Consequently, Lehmann advocates for a more generic type of approach that would, for example, notify a physician when a patient is receiving 80% to 90% of his or her intake by mouth, and yet still is receiving medication via IV. This type of generalized alert would be triggered when the patient reaches a certain oral-intake threshold. It would list the IV medications the patient is on that have oral equivalents, and suggest that the physician consider switching the patient over to the oral drugs, explains Lehmann. "This would be the most convenient and least interruptive [approach]," he says. "And it would be most effective because you would target a large number of medications at the same time."
With this type of clinical-decision support mechanism, there will be times when physicians decide a patient is too sick to receive the oral medications, or there may be other reasons why the patient may be better served by the IV medication, says Lehmann, but he stresses that at least physicians will have good information at hand to make the best decisions for patient care.
Physician education around this issue can also be effective, says Lehmann.
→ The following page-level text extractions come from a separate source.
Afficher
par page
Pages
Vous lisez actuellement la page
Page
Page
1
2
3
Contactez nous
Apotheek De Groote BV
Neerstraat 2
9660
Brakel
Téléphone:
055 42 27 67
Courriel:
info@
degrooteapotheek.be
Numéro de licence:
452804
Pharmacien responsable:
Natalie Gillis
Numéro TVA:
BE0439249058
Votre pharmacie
Clinicians need to be aware that oral medications are much less expensive than the same drugs in IV form, he says. With this information, they might be inclined to change their prescribing patterns even without constant reminders, he adds.
Consider the financial impact
With the considerable savings that are possible from reducing the amount of IV medications that are used, you would think that payers would be demanding the kinds of changes suggested in this study. However, Lehmann points out that it is generally the hospitals that are on the hook for these IV medication charges because most payers pay a flat fee for a hospital stay as long as there is no change in length of stay.
And indeed, Lehmann reports that administrators at Johns Hopkins are intrigued by the study's findings, and interested in taking the next step. Consequently, as soon as resources are allocated, researchers plan to build this type of clinical-decision support tool so that it can be implemented and studied further. Lehman believes it will take at least six months to develop this tool, but he is also eager to leverage clinical-decision support in additional ways.
"We all know that this is where we are going to have an impact on patient care, so being able to tie [this tool] with savings is something that will allow me to do the other really cool things that are possible with clinical decision support," he says.
- Lau B, Pinto B, Thiemann D, et al. Budget impact analysis of conversion from intravenous to oral medication when clinically eligible for oral intake. DOI:10.1016/jclinthera.2011.09.030.